PROBLEM
Your output should be an exact copy of the records, with no pictures in it.

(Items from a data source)
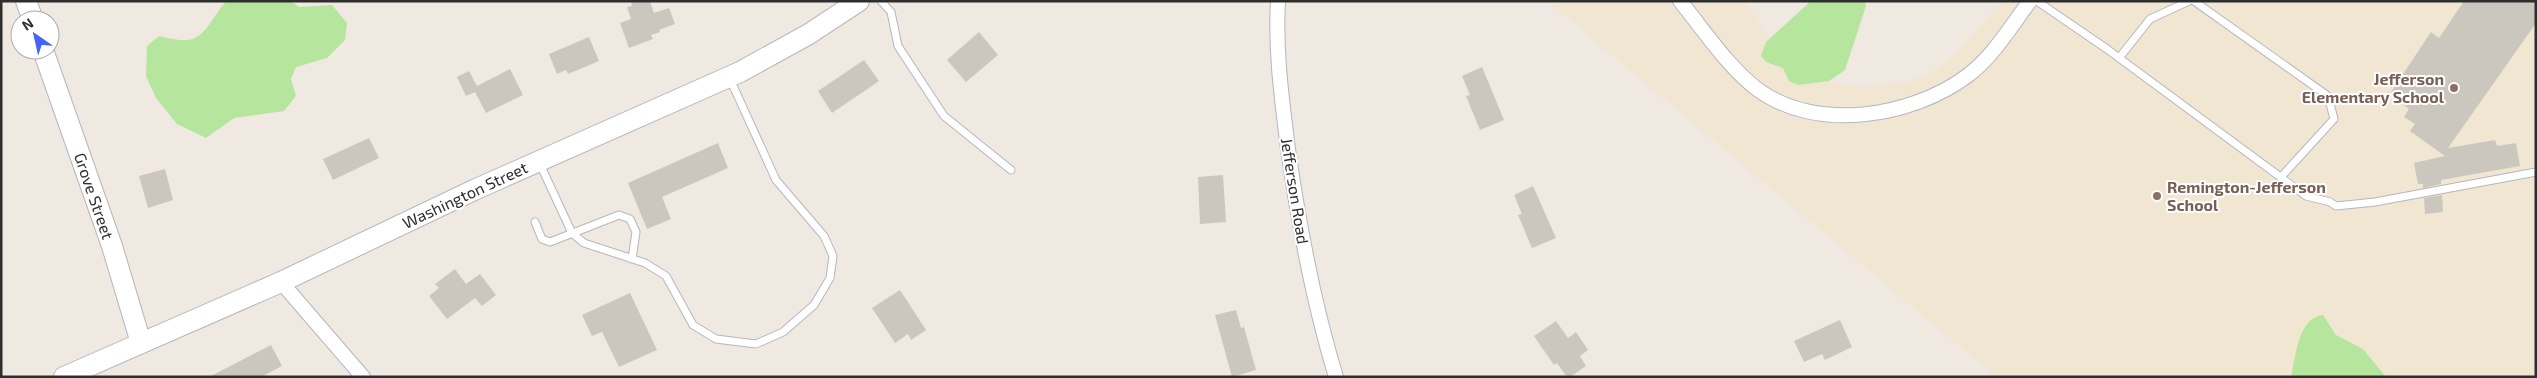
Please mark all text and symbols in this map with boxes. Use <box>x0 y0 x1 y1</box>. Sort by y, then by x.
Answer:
north arrow <box>10 10 60 60</box>
text: N <box>19 14 36 34</box>
place label: Jefferson Elementary School <box>2302 69 2445 107</box>
marker: Jefferson Elementary School <box>2448 82 2460 94</box>
street label: Jefferson Road <box>1278 136 1313 245</box>
street label: Grove Street <box>71 150 118 242</box>
street label: Washington Street <box>399 157 530 232</box>
place label: Remington-Jefferson School <box>2167 177 2326 214</box>
marker: Remington-Jefferson School <box>2151 190 2163 202</box>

ANSWER TO THIS EXERCISE
Please mark all text and symbols in this map with boxes. Use <box>x0 y0 x1 y1</box>. Sort by y, then by x.
Answer:
north arrow <box>10 10 60 60</box>
text: N <box>19 14 36 34</box>
place label: Jefferson Elementary School <box>2302 69 2445 107</box>
marker: Jefferson Elementary School <box>2448 82 2460 94</box>
street label: Jefferson Road <box>1278 136 1313 245</box>
street label: Grove Street <box>71 150 118 242</box>
street label: Washington Street <box>399 157 530 232</box>
place label: Remington-Jefferson School <box>2167 177 2326 214</box>
marker: Remington-Jefferson School <box>2151 190 2163 202</box>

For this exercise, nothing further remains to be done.